Former Olympic Champion Michael Johnson Called Racist for Questioning Timing Methods

Michael Johnson
Raphael Dias/Getty Images for Laureus

Olympic icon Michael Johnson has been called racist for merely questioning the timing methods used for the World Athletics Championships.

Johnson, who won the U.S. four Olympic gold medals in track and field, came under fire after he expressed skepticism over Nigerian runner Tobi Amusan recently setting a world record in the 100-meter hurdles semifinals with a time of 12.12 seconds.

“She was even faster in the wind-aided finals. She had previously finished fourth at the Olympics last year and fourth at the world championships in 2019,” noted Fox News.

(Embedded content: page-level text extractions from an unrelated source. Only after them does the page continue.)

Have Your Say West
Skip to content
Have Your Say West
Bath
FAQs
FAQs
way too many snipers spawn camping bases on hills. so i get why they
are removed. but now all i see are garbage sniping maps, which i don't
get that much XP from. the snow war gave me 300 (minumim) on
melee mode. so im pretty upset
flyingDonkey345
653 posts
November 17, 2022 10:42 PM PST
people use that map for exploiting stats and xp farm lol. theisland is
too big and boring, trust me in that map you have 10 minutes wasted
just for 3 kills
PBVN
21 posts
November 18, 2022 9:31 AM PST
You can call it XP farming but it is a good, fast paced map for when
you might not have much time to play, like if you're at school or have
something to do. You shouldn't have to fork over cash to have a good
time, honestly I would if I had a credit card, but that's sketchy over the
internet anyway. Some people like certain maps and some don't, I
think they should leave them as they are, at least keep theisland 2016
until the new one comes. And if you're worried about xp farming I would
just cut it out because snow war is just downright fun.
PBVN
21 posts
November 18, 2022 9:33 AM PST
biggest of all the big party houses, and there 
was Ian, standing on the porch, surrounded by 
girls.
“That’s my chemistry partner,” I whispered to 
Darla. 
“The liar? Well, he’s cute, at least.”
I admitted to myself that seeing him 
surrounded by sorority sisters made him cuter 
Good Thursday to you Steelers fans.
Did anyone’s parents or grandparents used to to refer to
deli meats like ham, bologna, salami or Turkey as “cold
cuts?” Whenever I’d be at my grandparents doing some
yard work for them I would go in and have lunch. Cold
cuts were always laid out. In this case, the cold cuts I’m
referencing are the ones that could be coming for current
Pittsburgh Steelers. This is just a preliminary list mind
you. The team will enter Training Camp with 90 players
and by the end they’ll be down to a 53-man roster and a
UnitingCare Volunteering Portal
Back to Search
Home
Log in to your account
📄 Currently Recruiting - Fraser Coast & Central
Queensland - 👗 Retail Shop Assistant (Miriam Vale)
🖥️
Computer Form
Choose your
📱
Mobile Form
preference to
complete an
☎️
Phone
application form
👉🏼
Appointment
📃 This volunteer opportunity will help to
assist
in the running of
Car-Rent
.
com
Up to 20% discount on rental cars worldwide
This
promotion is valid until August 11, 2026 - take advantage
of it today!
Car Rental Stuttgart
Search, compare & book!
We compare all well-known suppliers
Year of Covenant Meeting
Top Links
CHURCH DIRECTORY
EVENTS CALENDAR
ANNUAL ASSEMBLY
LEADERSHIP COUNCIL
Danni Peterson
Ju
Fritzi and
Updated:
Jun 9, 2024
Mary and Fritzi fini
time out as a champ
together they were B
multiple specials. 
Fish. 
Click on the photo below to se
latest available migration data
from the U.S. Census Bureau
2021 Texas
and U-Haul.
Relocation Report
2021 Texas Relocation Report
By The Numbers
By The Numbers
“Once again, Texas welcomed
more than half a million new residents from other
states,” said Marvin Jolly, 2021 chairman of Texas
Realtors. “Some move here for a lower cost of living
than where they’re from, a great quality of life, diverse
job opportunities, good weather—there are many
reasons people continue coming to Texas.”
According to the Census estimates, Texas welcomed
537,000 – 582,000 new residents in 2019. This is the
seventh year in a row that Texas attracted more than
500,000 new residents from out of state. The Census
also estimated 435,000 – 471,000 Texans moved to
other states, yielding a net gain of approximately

For her part, Amusan said she did not expect to break a world record, which was previously held by American Keni Harrison.

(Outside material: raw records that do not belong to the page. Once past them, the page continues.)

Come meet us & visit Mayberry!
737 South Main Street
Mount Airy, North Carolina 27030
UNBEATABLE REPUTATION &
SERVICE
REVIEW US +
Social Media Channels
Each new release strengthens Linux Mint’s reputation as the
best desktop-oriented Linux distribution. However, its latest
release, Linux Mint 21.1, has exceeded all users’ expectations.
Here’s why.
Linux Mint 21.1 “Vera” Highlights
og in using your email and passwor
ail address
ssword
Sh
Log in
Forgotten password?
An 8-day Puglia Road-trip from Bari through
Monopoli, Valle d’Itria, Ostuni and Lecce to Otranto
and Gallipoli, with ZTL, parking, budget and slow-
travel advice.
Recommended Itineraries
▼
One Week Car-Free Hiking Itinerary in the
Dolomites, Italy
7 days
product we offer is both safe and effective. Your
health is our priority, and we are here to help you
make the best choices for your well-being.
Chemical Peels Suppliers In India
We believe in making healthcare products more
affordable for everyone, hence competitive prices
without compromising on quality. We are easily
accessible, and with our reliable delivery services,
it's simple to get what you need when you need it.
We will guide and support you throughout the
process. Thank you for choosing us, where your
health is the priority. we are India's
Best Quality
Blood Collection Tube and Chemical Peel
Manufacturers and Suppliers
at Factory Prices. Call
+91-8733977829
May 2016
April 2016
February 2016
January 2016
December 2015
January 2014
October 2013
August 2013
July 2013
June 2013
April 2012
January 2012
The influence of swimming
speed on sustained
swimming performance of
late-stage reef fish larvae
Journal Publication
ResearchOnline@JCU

“I believe in my abilities, but I was not expecting a world record at these championships,” she said. “The goal is always just to execute well and get the win.”

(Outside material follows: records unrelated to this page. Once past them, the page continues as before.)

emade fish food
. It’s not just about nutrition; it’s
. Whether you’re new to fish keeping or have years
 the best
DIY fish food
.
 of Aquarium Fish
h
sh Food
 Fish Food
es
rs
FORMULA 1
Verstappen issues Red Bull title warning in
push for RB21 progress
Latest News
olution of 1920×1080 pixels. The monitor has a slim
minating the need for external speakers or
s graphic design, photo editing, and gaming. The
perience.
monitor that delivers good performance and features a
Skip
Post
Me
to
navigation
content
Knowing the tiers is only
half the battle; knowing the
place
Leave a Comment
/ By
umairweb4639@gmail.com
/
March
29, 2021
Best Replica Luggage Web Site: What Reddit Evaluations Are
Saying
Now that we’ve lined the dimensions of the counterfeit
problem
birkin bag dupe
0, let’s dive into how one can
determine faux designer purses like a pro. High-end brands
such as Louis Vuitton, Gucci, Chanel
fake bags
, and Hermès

Johnson questioned if the hurdle times were correct and that the rounding was off.

“I don’t believe 100h times are correct. World record broken by .08! 12 PBs set. 5 National records set. And Cindy Sember quote after her PB/NR ‘I throughly I was running slow!’ All athletes looked shocked,” he wrote. “Heat 2 we were first shown winning time of 12.53. Few seconds later it shows 12.43. Rounding down by .01 is normal. .10 is not.”

Social media users immediately piled on Johnson, accusing him of being biased toward the Nigerian athlete.

Johnson later responded to the controversy when he said that his job as a commentator is to question accuracy and get at the truth.

“As a commentator my job is to comment. In questioning the times of 28 athletes (not 1 athlete) by wondering if the timing system malfunctioned, I was attacked, accused of racism, and of questioning the talent of an athlete I respect and predicted to win. Unacceptable. I move on,” he tweeted.